## Supplied passage

□ □ □ □

FOR VALUE RECEIVED, Lender
promises to pay US$5,953,095 to Borrower (Lender and Borrower identified on the listed signature page) totally in serial transactions,
and Borrower agrees to undertake any interest, fees, charges, and late fees accrued hereunder. This Convertible Promissory Note (“Note”)
is issued and made effective as of the date (the “Effective Date”) pursuant to that certain Equity Acquisition Agreement
dated December 6, 2024, as the same may be amended from time to time, by and between Lender and Borrower . Certain capitalized terms used
herein are defined in Attachment 1 attached hereto and incorporated herein by this reference.
The Note carries an OID of fifteen
percent (15%) of the aggregate principal amount.
1. Interest Rate. Interest shall accrue at
a rate of 5% simple return per annum on the Outstanding Amount under this Note for the period commencing on and from the Issuance
Date until the Outstanding Amount (including any Default Interest) is fully repaid or redeemed under Section 7 (the “Final
Repayment Date”). Interest shall be due and payable on each anniversary of the Issuance Date and on the Final Repayment Date, and
shall be calculated based on a 365-day year for the actual number of days elapsed.

□ □ □ □

## Records shown
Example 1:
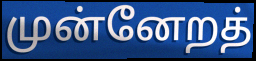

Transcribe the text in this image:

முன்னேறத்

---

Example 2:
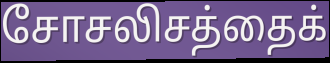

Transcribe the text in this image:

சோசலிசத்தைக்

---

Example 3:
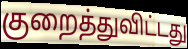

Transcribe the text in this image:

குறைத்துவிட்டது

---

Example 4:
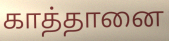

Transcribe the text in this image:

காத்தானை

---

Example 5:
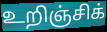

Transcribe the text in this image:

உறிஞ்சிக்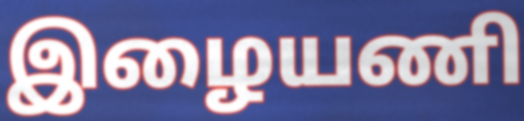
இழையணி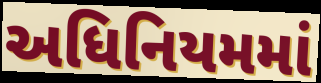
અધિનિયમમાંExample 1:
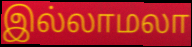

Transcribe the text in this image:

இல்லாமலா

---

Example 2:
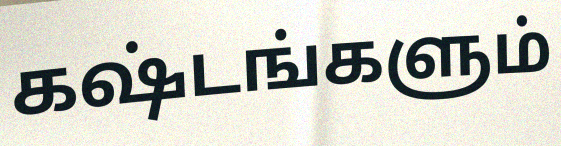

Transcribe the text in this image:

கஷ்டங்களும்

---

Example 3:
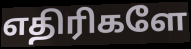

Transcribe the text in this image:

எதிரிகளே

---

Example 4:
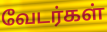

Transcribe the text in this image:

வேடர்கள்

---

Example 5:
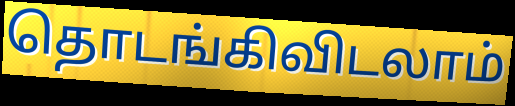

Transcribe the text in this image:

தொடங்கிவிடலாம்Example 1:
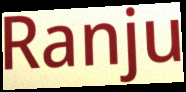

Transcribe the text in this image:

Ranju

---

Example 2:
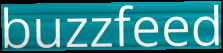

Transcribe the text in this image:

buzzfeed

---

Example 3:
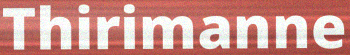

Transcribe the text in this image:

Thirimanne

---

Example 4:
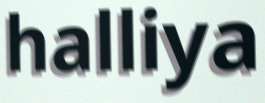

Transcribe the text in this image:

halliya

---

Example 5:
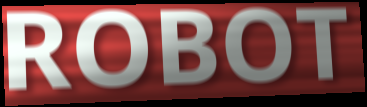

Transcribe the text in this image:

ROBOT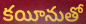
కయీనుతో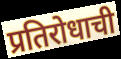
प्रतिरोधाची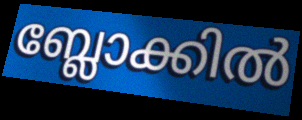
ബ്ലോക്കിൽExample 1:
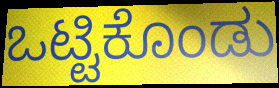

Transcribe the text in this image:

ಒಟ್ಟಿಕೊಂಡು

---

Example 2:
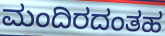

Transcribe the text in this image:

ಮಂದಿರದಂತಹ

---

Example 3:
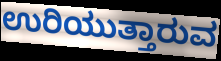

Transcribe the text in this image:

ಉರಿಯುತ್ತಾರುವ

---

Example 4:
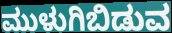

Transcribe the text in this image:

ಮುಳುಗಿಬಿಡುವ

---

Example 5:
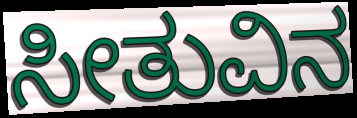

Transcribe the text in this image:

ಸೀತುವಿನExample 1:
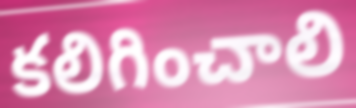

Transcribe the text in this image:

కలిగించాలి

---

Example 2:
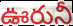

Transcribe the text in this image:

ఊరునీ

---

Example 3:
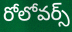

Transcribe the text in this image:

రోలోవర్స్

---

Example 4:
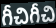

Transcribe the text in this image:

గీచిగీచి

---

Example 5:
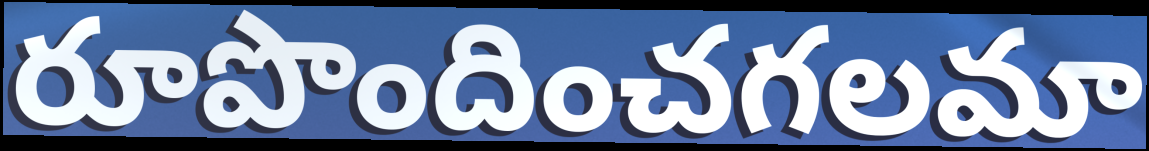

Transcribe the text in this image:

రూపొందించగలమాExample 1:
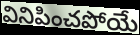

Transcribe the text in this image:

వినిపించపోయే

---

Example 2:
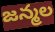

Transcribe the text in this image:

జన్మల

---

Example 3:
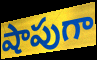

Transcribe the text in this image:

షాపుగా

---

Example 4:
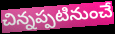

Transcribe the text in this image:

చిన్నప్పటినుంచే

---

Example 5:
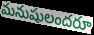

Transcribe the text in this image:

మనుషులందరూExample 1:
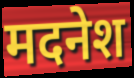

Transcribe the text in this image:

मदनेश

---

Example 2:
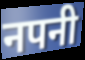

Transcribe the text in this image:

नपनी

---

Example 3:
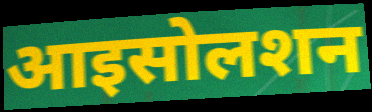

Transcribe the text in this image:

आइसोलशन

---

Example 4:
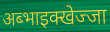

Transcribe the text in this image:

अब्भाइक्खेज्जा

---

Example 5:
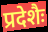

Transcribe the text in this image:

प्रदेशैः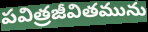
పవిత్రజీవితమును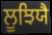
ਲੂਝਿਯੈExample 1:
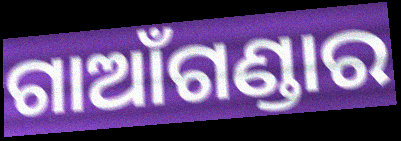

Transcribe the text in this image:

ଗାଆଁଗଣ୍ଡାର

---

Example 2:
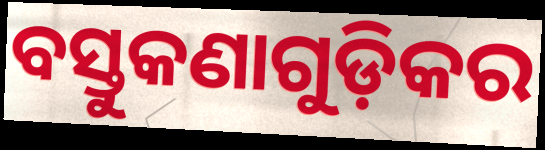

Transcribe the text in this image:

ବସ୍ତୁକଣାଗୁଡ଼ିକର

□ □ □ □

## Stated exercise 1
For each statement about the convertible note text, answer yes or no and quote the words of the text that decide it. (a) Interest accrues at a simple rate of 5% per year. (b) The Note carries an OID of ten percent of the aggregate principal amount. (c) Interest is calculated on a 360-day year.
## Stated exercise 2
Recast the paragraph of the convertible note text that begins "1. Interest Rate." as a short list, keeping its main facts.
## Stated exercise 3
Extend the convertible note text, starting after its last sentence.

## Response 1
(a) Yes: "a rate of 5% simple return per annum on the Outstanding Amount under this Note"
(b) No: "The Note carries an OID of fifteen percent (15%) of the aggregate principal amount."
(c) No: "shall be calculated based on a 365-day year for the actual number of days elapsed"

## Response 2
- Rate: 5% simple per annum on the Outstanding Amount.
- Accrual period: from the Issuance Date until the Outstanding Amount, including any Default Interest, is fully repaid or redeemed under Section 7 (the "Final Repayment Date").
- Payment: due on each anniversary of the Issuance Date and on the Final Repayment Date.
- Calculation: a 365-day year for the actual number of days elapsed.

## Response 3
2. Payments. All payments of each transaction
under this Note shall be paid in lawful money of the United States of America to the Holder, made by wire transfer of immediately available
funds to the bank account designated by the Holder in a written notice delivered to the Company.
3. Maturity
Date. The Outstanding Amount under this Note shall, subject to the provisions for redemption
and conversion hereof, as applicable, mature and be due and payable in full on the date that is twenty-four (24) months following
the date of this Note, or such later date as the Holder and the Company may mutually in writing agree (the “Maturity Date”).
The Principal Amount may not be prepaid, in whole or in part, prior to the Maturity Date without the written consent of the Holder.
4. Ranking.
Unless fully converted, this Note constitutes direct, unconditional and unsubordinated obligations of the Company. This Note ranks (i) senior
in right of payment to any of the Company’s future indebtedness that is expressly subordinated in right of payment to this Note,
(ii) pari passu with the claims of all of the Company’s other unsecured and unsubordinated creditors, except for
obligations mandatorily preferred by law applying to individuals or companies generally.
5. Conversion.
Rights of
Conversion
(i) At the option
of the Holder of each transaction, this Note shall be convertible into Ordinary Shares (“Conversion Shares”) of the Company
on the terms and conditions set forth in this Section 5 (the “Right of Conversion”).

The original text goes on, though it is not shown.